Ты не представляешь, каково это, когда сталкиваешься с какими-то обыденными вещами, которые потом с такой силой возвращают тебя в прошлое – и становятся черной дырой, через которую засасывается все. Именно там я в первый раз принял героин. Просто пошел и купил, потом сел среди этих вещей и вколол себе дозу.

Проходя мимо ящиков, я находил одежду, которую уже очень давно не видел. Это была твоя одежда. Темно-синяя толстовка с принтом «Champion», помнишь ее? Скорее всего, уже нет. Я даже нашел блокнот Юлии, в котором вы писали свои имена. Я нашел старый мамин фотоальбом, в котором были фотографии с радостными моментами из ее жизни. Я помню, как тщательно она размещала по порядку фотографии, в продуманной последовательности. Это началось, когда они с папой стали встречаться, затем в альбом попал я, а затем и Юлия. На нескольких фотографиях на ней была ее цепочка.

Вещи создавали такое ощущение, будто перешагиваешь большими шагами в другую эпоху. Вокруг меня кружились воспоминания о маме, папе и остальных.
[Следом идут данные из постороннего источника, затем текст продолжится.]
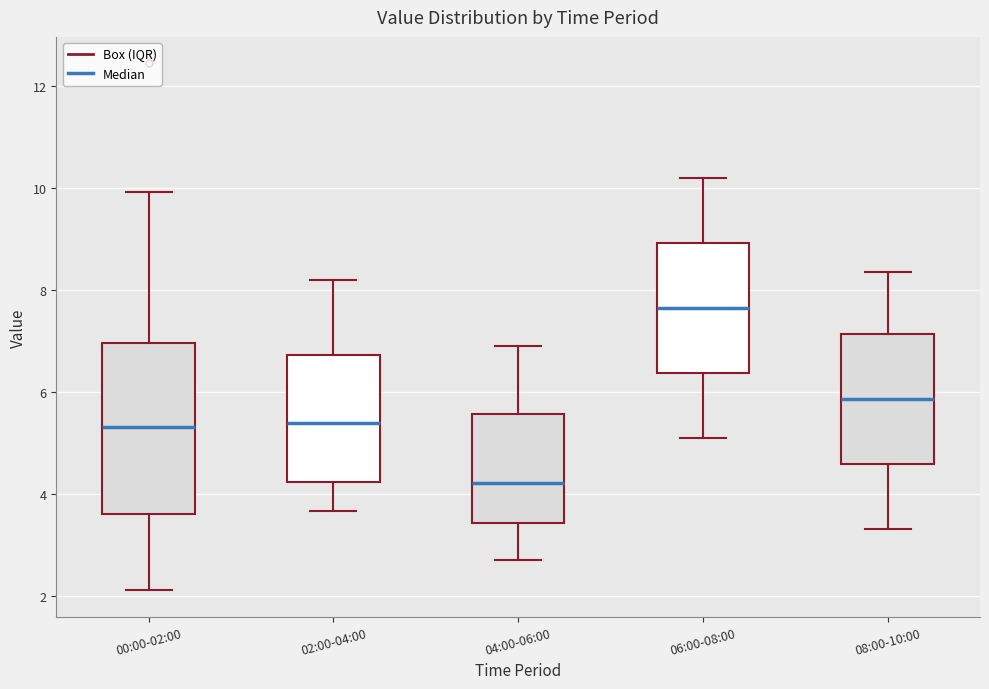

Where is the lower edge of the box for 00:00-02:00 on the y-axis? The values are not printed on the chart, so give them approximately, as read against the axis.

3.6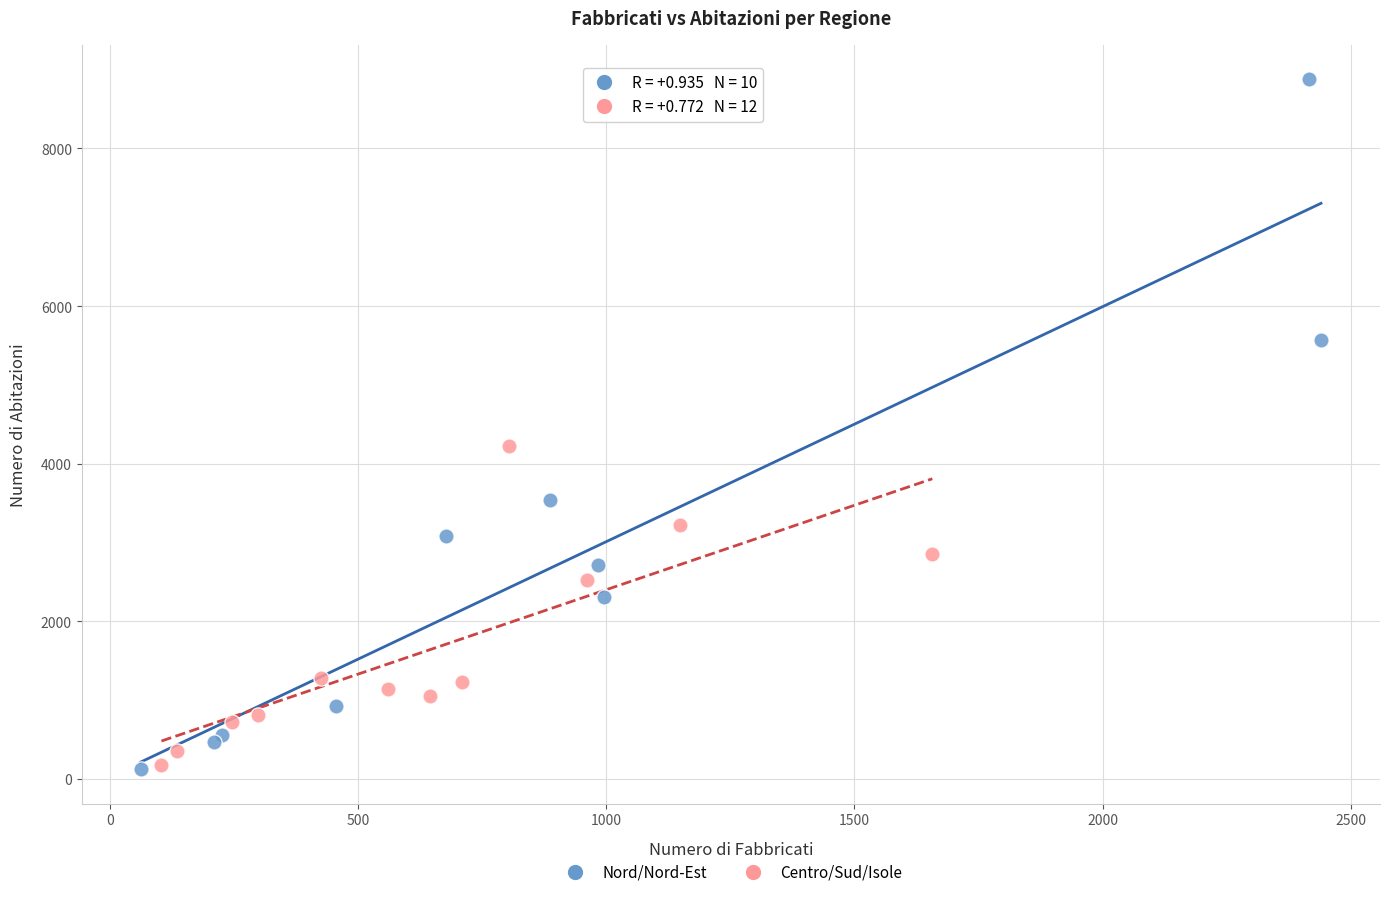

Which series reaches the maximum Y coordinate?

Nord/Nord-Est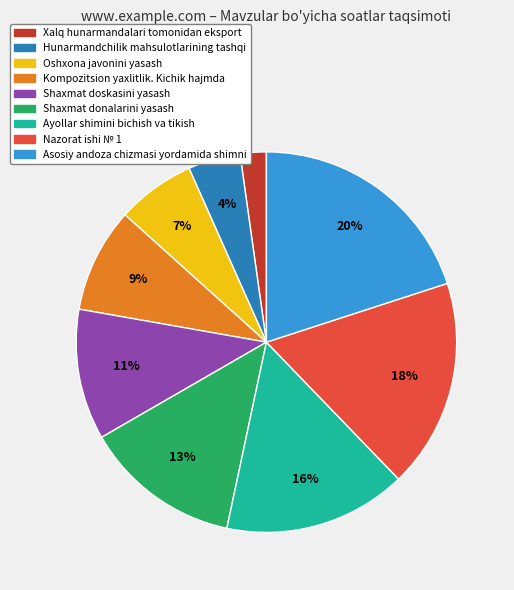

How many slices are in this pie chart?

9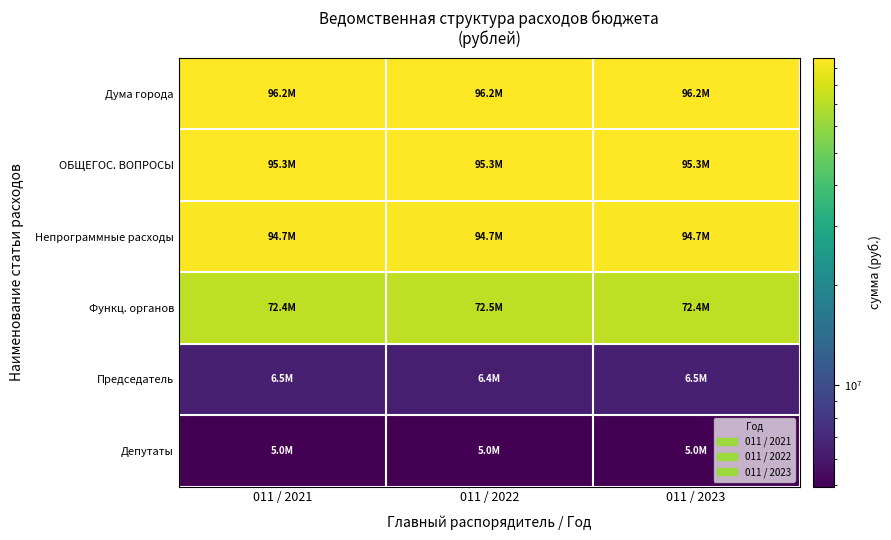

What is the total value across all series at 011 / 2022?

370025356.8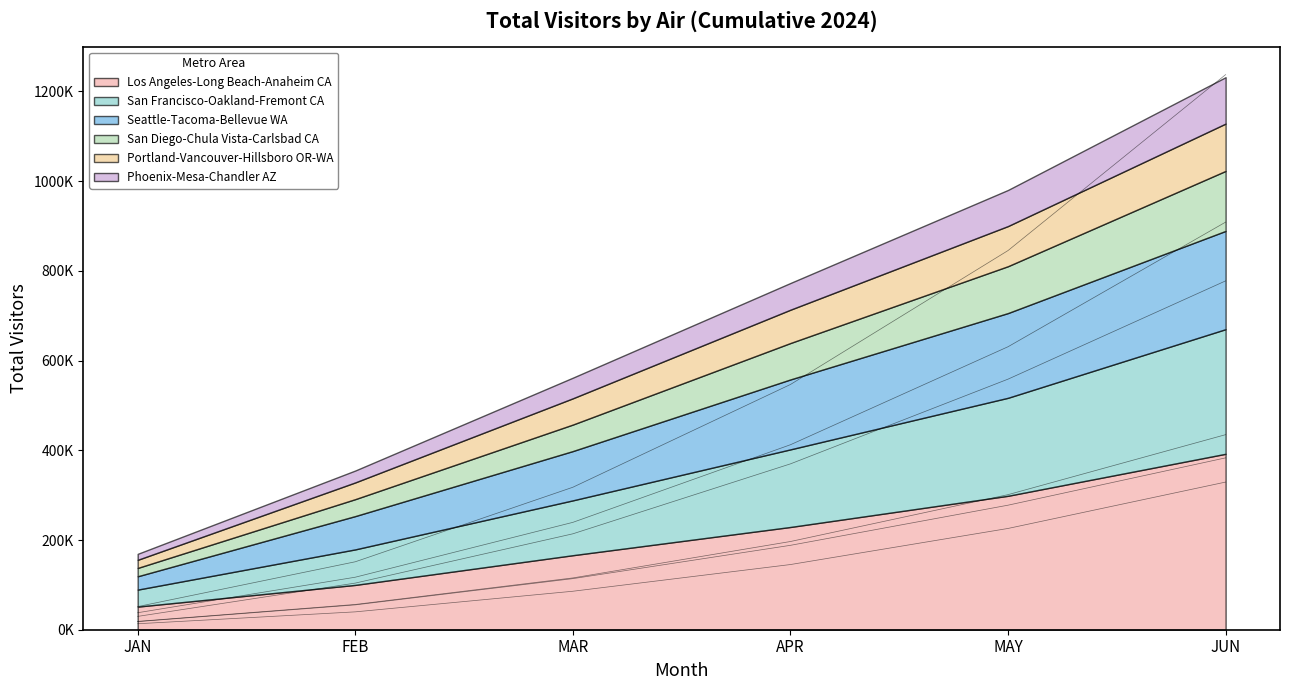

What is the difference between the maximum and minimum values in the San Diego-Chula Vista-Carlsbad CA series?

870824.7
Все стало именно так, как я и говорил; помнишь, как я говорил это несколько раз? Если что-то случится с Юлией, мы больше не сможем держать друг с другом связь. К этому все и вело, шаг за шагом. Не думаю, что я плакал. Несколько дней я прожил там (нет смысла искать меня там, я давно уехал), ничего не делал, только ходил среди вещей. Смотрел старые снятые нами фильмы, в которых мы играли главные роли. Я начал с того, который назывался «LOVE KILLER». Помнишь его?

Я сжег все в бочке на внутреннем дворе. Все, кроме тех вещей, которые не смогли туда поместиться. То, что осталось, я отвез на свалку. Но все остальное, каждую мелочь, которая хоть что-то напоминала, я сжег. Я – никто. У меня ничего нет. На первый взгляд, после смерти отца все, вроде бы, наладилось, но если приглядеться, то я будто был уничтожен. Я чувствую себя невероятно одиноким. Невидимым. Я ощущаю себя так в первый раз.

Может, это из-за того, что я становлюсь старше. Когда мне было двадцать, я просто жил и не думал, что мне чего-то не хватает. Шло время, и я просто жил. Эти мысли не дают мне покоя ночью. Я был абсолютно изолирован от всего и всех. Я стал чувствовать себя безликим, будто все это в один момент меня настигло. У меня начались галлюцинации. Иногда мне удается заснуть, но без сна порой проходят несколько дней. Метадон больше не помогает, и я все время ощущаю тягу к героину. Что за жизнь я, в сущности, веду? Я ни с кем не общаюсь, у меня нет ничего, что связывало бы меня с кем-то.